Karan Thapar interviewed Sunita Narain on CNN IBN regarding the Tata Nano and its impact on Indian roads in terms of traffic congestion and pollution. Nothing radically new was said. Ms. Narain was not against the Nano per se but just against encouraging any type of private vehicles on the road. Overall the interview went well with the usually impatient Mr. Thapar actually allowing Ms. Narain to complete a few sentences. A couple of salient points regarding car pollution:
KT: So how do you respond to the research done by the ‘Economic Times’ that says in terms of carbon dioxide equivalent emissions, the Nano is forty per cent better than the other cars? In other words, if cars are going to increase anyway, it is better if people buy the Nano than any other car.
To which Ms. Narain replied that compared to two wheelers the emissions from Nano are still large. No debate about that but I thought that both of them missed elaborating on this point a little more. For example will the implementation of Euro 4 and later Euro 5 emission standards lead to future reductions in CO2 emissions from Nano and other cars? The answer is very unlikely. This is important since transport will contribute an increasingly larger share of greenhouse gas emissions in India. The reason that Nano emits less CO2 than other cars is primarily because it has a smaller engine. Unlike other pollutants like SOx, NOx and PM10 where quality of fuel and engine technology make a big difference, the amount of CO2 emitted depends upon the type and amount of fuel burnt. Smaller engines use less fuel per km traveled, so Nano emits less. The diesel version of Nano has a bigger engine around 750-800 cc compared with the petrol version which is 624 cc. Diesel emits even more CO2 per litre burned (2.7 kg per litre) than petrol (2.3 kg per litre). As long as we are stuck with petrol and diesel as our fuels, we won't achieve any radical reductions in car CO2 emissions in the future.
Diesel was the main flashpoint in the interview with Ms. Narain coming out strongly against the use of diesel vehicles. Diesel emits much more of particulate matter and sulphur compounds than petrol. What she emphasized in words I have shown as a graph below. The calculations are for per passenger km travelled, which allows different vehicle types to be compared. The figures are for a generic car. I don't have emission factors for Nano, but although the absolute amounts will change, the overall trend shown by Nano will be similar to any other car, i.e. diesel more polluting for particulate matter and sulphur than petrol and CNG and the Nano more polluting that two wheelers and bus on a per passenger km basis.

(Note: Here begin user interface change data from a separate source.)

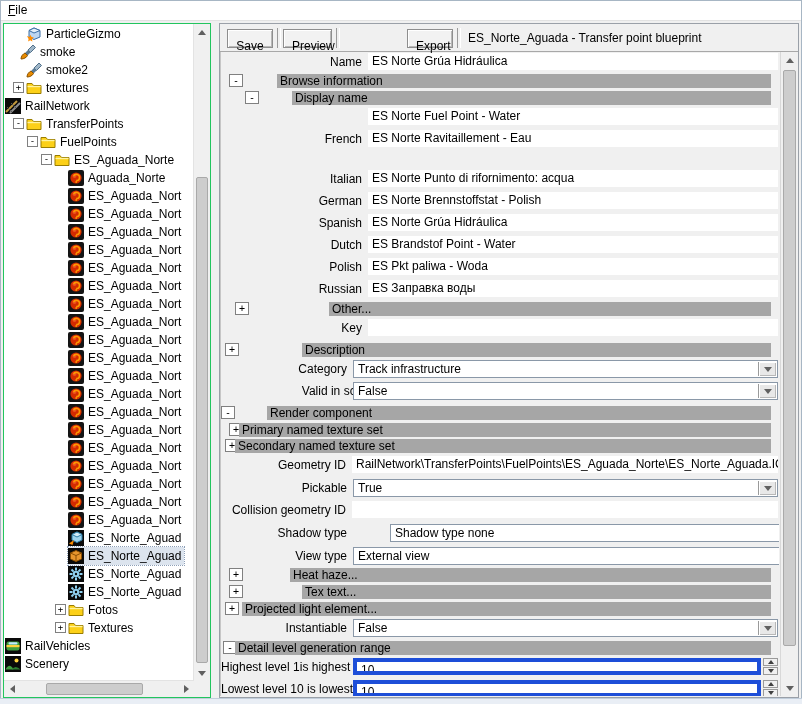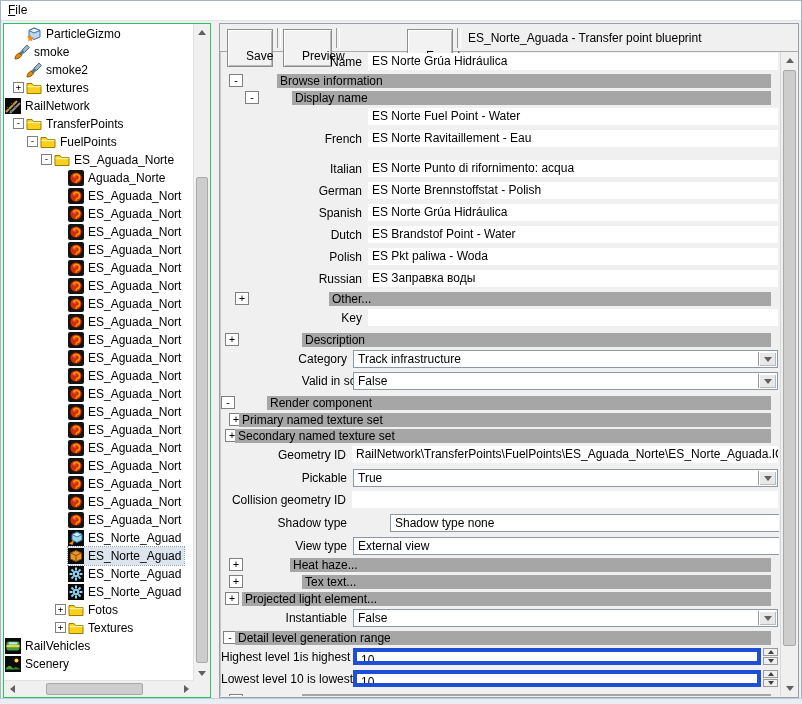--- a/index.html
+++ b/index.html
@@ -41,21 +41,21 @@
   .arr-right{border-top:4px solid transparent;border-bottom:4px solid transparent;border-left:5px solid #606060;}
   .hscroll{position:absolute;left:0;bottom:0;right:16px;height:16px;background:#f0f0f0;border-top:1px solid #e3e3e3;}
   .hsb-btn{position:absolute;top:0;bottom:0;width:16px;display:flex;align-items:center;justify-content:center;background:#f0f0f0;}
   .hsb-btn.left{left:0;} .hsb-btn.right{right:0;}
   .hsb-thumb{position:absolute;top:2px;bottom:2px;left:42px;width:95px;background:#cdcdcd;border:1px solid #a9a9a9;border-radius:2px;}
   .sb-corner{position:absolute;right:0;bottom:0;width:16px;height:16px;background:#f0f0f0;}
   
   .toolbar{position:absolute;left:0;top:0;right:0;height:27px;background:#f0f0f0;border-bottom:1px solid #a8a8a8;}
   .tb-btn{position:absolute;top:5px;height:19px;background:#f2f2f2;border:1px solid #8e8e8e;
           box-shadow:inset 1px 1px 0 #ffffff, inset -1px -1px 0 #b8b8b8;
-          font-family:inherit;font-size:12px;padding:18px;line-height:16px;}
+          font-family:inherit;font-size:12px;padding:8px;line-height:16px;}
   .tb-sep{position:absolute;top:4px;height:20px;width:2px;border-left:1px solid #9a9a9a;border-right:1px solid #ffffff;}
   .tb-title{position:absolute;top:7px;white-space:nowrap;}
   
   .form{position:absolute;left:0;top:28px;width:558px;bottom:1px;overflow:hidden;border-left:1px solid #c6c6c6;}
   .frow{position:relative;}
   .frow.r18{height:18px;}
   .frow.fhdr{height:14px;}
   .fhdr .exp-btn{top:0px;width:14px;height:13px;line-height:11px;font-size:10px;}
   .hbar{position:absolute;top:0;height:14px;background:#a6a6a6;right:8px;}
   .hbar-label{position:absolute;left:3px;top:0;line-height:14px;font-size:12px;color:#000;white-space:nowrap;}
@@ -87,21 +87,21 @@
       <div class="trow" style="padding-left: 22px;"><span class="hlwrap">
           <span class="ticon">
             <svg width="16" height="16" viewBox="0 0 16 16">
               <polygon points="8,2 14,4.5 14,11 8,13.5 3,11 3,4.5" fill="#bcd6f2" stroke="#3a6ea5"></polygon>
               <polygon points="8,2 14,4.5 8,7 3,4.5" fill="#e6f0fa" stroke="#3a6ea5"></polygon>
               <path d="M1 10l2.6 1 .9-2.3 1 2.4 2.4.5-2 1.5.5 2.4-2.2-1.3-2.1 1.4.5-2.6z" fill="#ff8c00"></path>
             </svg>
           </span>
           <span class="tlabel">ParticleGizmo</span>
         </span></div>
-      <div class="trow" style="padding-left: 10px;"><span class="hlwrap">
+      <div class="trow" style="padding-left: 16px;"><span class="hlwrap">
           <span class="ticon">
             <svg width="16" height="16" viewBox="0 0 16 16">
               <path d="M8 6l5-5 2.5 2.5-5 5z" fill="#9fb6c8" stroke="#51708a"></path>
               <path d="M5 9l3-3 2.5 2.5-3 3z" fill="#5a7a94"></path>
               <path d="M1 15c0-3 2-5 4-6l2.5 2.5C6.5 13.5 4 15 1 15z" fill="#e78a00" stroke="#8a5200"></path>
             </svg>
           </span>
           <span class="tlabel">smoke</span>
         </span></div>
       <div class="trow" style="padding-left: 22px;"><span class="hlwrap">
@@ -540,21 +540,21 @@
           <span class="hbar-label">Display name</span>
         </div>
       </div>
       <div class="frow r18" style="margin-top: 3px;">
         <div class="fval textv" style="left: 147px; width: 410px;">ES Norte Fuel Point - Water</div>
       </div>
       <div class="frow r18" style="margin-top: 4px;">
         <div class="flabel" style="width: 141px;">French</div>
         <div class="fval textv" style="left: 147px; width: 410px;">ES Norte Ravitaillement - Eau</div>
       </div>
-      <div class="frow r18" style="margin-top: 12px;">
+      <div class="frow r18" style="margin-top: 22px;">
         <div class="flabel" style="width: 141px;">Italian</div>
         <div class="fval textv" style="left: 147px; width: 410px;">ES Norte Punto di rifornimento: acqua</div>
       </div>
       <div class="frow r18" style="margin-top: 4px;">
         <div class="flabel" style="width: 141px;">German</div>
         <div class="fval textv" style="left: 147px; width: 410px;">ES Norte Brennstoffstat - Polish</div>
       </div>
       <div class="frow r18" style="margin-top: 4px;">
         <div class="flabel" style="width: 141px;">Spanish</div>
         <div class="fval textv" style="left: 147px; width: 410px;">ES Norte Grúa Hidráulica</div>

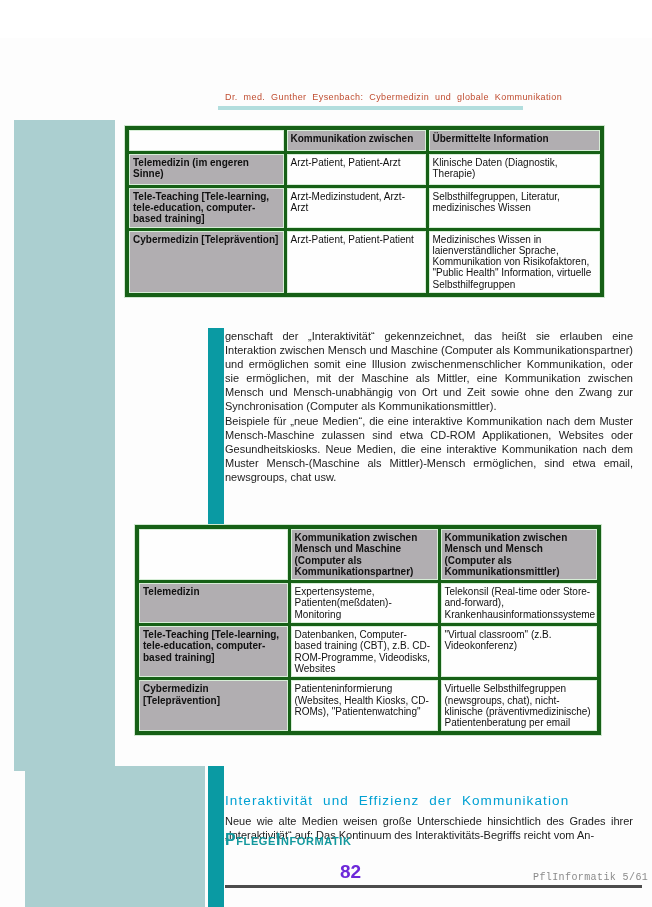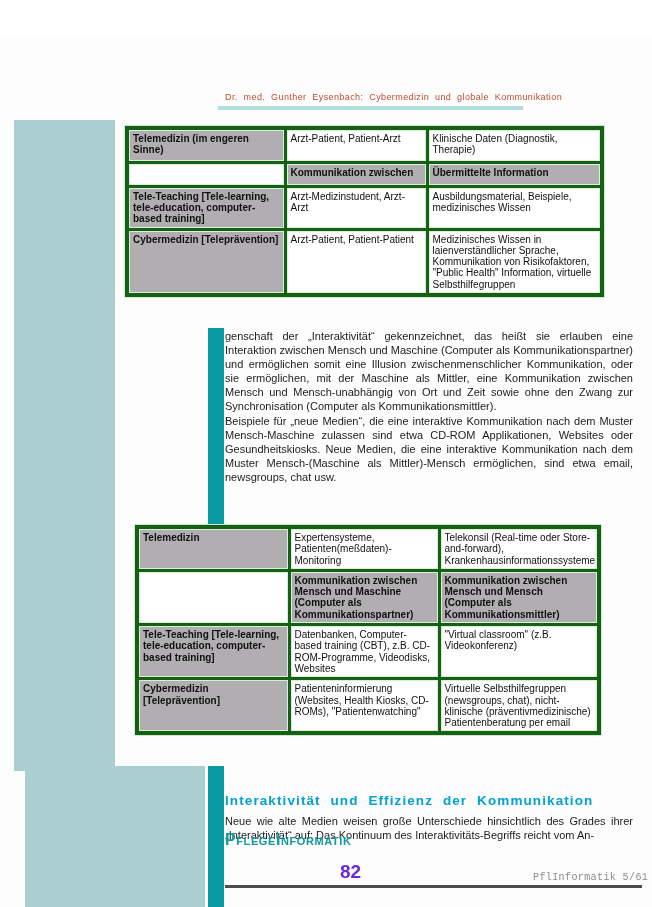--- a/index.html
+++ b/index.html
@@ -44,21 +44,21 @@
   .bodytext {
     position:absolute; left:225px; width:408px; text-align:justify;
     font-size:11px; line-height:14px; color:#1c1c1c;
   }
   .para1 { top:291px; }
   .para2 { top:376px; }
   .para3 { top:776px; }
 
   .section-heading {
     position:absolute; left:225px; top:755px; width:420px;
-    font-size:13.5px; font-weight:bold; color:#00a1d3;
+    font-size:13.5px; font-weight:normal; color:#00a1d3;
     letter-spacing:1.1px; word-spacing:5px; white-space:nowrap;
   }
 
   .journal-logo {
     position:absolute; left:225px; top:793px;
     font-variant:small-caps; font-weight:bold; font-size:16px;
     letter-spacing:0.6px; color:#12989d;
   }
   .page-number {
     position:absolute; left:340px; top:823px;
@@ -84,62 +84,62 @@
   <div class="running-header">Dr. med. Gunther Eysenbach: Cybermedizin und globale Kommunikation</div>
   <div class="running-underline"></div>
 
   <table class="tbl tbl1">
     <colgroup>
         <col style="width:158px">
         <col style="width:142px">
         <col style="width:175px">
       </colgroup>
     <tbody>
-        <tr style="height:34px">
+        <tr style="height:24px">
+      <td class="plain"></td>
+      <td class="gray">Kommunikation zwischen</td>
+      <td class="gray">Übermittelte Information</td>
+    </tr>
+    <tr style="height:34px">
       <td class="gray">Telemedizin (im engeren Sinne)</td>
       <td class="plain">Arzt-Patient, Patient-Arzt</td>
       <td class="plain">Klinische Daten (Diagnostik, Therapie)</td>
     </tr>
-    <tr style="height:24px">
-      <td class="plain"></td>
-      <td class="gray">Kommunikation zwischen</td>
-      <td class="gray">Übermittelte Information</td>
-    </tr>
     <tr style="height:43px">
       <td class="gray">Tele-Teaching [Tele-learning, tele-education, computer-based training]</td>
       <td class="plain">Arzt-Medizinstudent, Arzt-Arzt</td>
-      <td class="plain">Ausbildungsmaterial, Beispiele, medizinisches Wissen</td>
+      <td class="plain">Selbsthilfegruppen, Literatur, medizinisches Wissen</td>
     </tr>
     <tr style="height:62px">
       <td class="gray">Cybermedizin [Teleprävention]</td>
       <td class="plain">Arzt-Patient, Patient-Patient</td>
       <td class="plain">Medizinisches Wissen in laienverständlicher Sprache, Kommunikation von Risikofaktoren, "Public Health" Information, virtuelle Selbsthilfegruppen</td>
     </tr>
   </tbody>
     </table>
 
   <div class="bodytext para1">genschaft der „Interaktivität“ gekennzeichnet, das heißt sie erlauben eine Interaktion zwischen Mensch und Maschine (Computer als Kommunikationspartner) und ermöglichen somit eine Illusion zwischenmenschlicher Kommunikation, oder sie ermöglichen, mit der Maschine als Mittler, eine Kommunikation zwischen Mensch und Mensch-unabhängig von Ort und Zeit sowie ohne den Zwang zur Synchronisation (Computer als Kommunikationsmittler).</div>
   <div class="bodytext para2">Beispiele für „neue Medien“, die eine interaktive Kommunikation nach dem Muster Mensch-Maschine zulassen sind etwa CD-ROM Applikationen, Websites oder Gesundheitskiosks. Neue Medien, die eine interaktive Kommunikation nach dem Muster Mensch-(Maschine als Mittler)-Mensch ermöglichen, sind etwa email, newsgroups, chat usw.</div>
 
   <table class="tbl tbl2">
     <colgroup>
         <col style="width:152px">
         <col style="width:150px">
         <col style="width:160px">
       </colgroup>
     <tbody>
-        <tr style="height:42px">
+        <tr style="height:54px">
+      <td class="plain"></td>
+      <td class="gray">Kommunikation zwischen Mensch und Maschine (Computer als Kommunikationspartner)</td>
+      <td class="gray">Kommunikation zwischen Mensch und Mensch (Computer als Kommunikationsmittler)</td>
+    </tr>
+    <tr style="height:42px">
       <td class="gray">Telemedizin</td>
       <td class="plain">Expertensysteme, Patienten(meßdaten)-Monitoring</td>
       <td class="plain">Telekonsil (Real-time oder Store-and-forward), Krankenhausinformationssysteme</td>
-    </tr>
-    <tr style="height:54px">
-      <td class="plain"></td>
-      <td class="gray">Kommunikation zwischen Mensch und Maschine (Computer als Kommunikationspartner)</td>
-      <td class="gray">Kommunikation zwischen Mensch und Mensch (Computer als Kommunikationsmittler)</td>
     </tr>
     <tr style="height:52px">
       <td class="gray">Tele-Teaching [Tele-learning, tele-education, computer-based training]</td>
       <td class="plain">Datenbanken, Computer-based training (CBT), z.B. CD-ROM-Programme, Videodisks, Websites</td>
       <td class="plain">"Virtual classroom" (z.B. Videokonferenz)</td>
     </tr>
     <tr style="height:52px">
       <td class="gray">Cybermedizin [Teleprävention]</td>
       <td class="plain">Patienteninformierung (Websites, Health Kiosks, CD-ROMs), "Patientenwatching"</td>
       <td class="plain">Virtuelle Selbsthilfegruppen (newsgroups, chat), nicht-klinische (präventivmedizinische) Patientenberatung per email</td>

Source: Emission factors for CO2, PM10 and SOx from World Bank: A Simple Model for Better Air Quality (2005); N.Harshadeep and S. Guttikunda. Assumed Occupancy: 2 wheels-1, Car-2, Bus- 40. A commute of 100 km is assumed.
Update: Figure changed. As a reader has so (un) kindly pointed out, the comparison of car diesel CO2 and car petrol CO2 emissions in the original figure was off by some amounts (it showed diesel CO2 emissions much more than petrol which is not correct) and I have removed that figure. The general trend between car diesel emissions and bus diesel emissions for CO2 still stand, as do trends for other pollutants. Using a more direct method of calculating CO2 emissions from diesel and petrol gives different results. For example a diesel car with mileage around 15km/litre will emit about 180 kg of CO2 for 1000 km use. A petrol car with mileage around 11.5 km/litre will emit about 200 kg of CO2 for 1000 km use. The above new figure represents these corrected results for diesel and petrol CO2 per pass km emissions. I don't know why the emission factors from the World Bank study are giving different results. I will investigate!
Diesel cars which are increasingly taking more of the market share in India are the most polluting per passenger km of travel for particulate matter and sulphur. Looking at the graph the way forward appears obvious. Massive increase in public transport running on clean fuel coupled with disincentives to use private vehicles especially diesel ones. Ms. Narain suggested that Ratan Tata will be a bigger hero if he brings to market an energy efficient bus that can transform public transport. Why is that not happening? An even more general question is why are car makers not rushing to bring a CNG car or a hybrid car to the market? Currently the incentives seem to be highly skewed. There is just no clear policy signal from the government in terms of favoring public transport over private vehicles and alternative fuels over petrol and diesel in transport.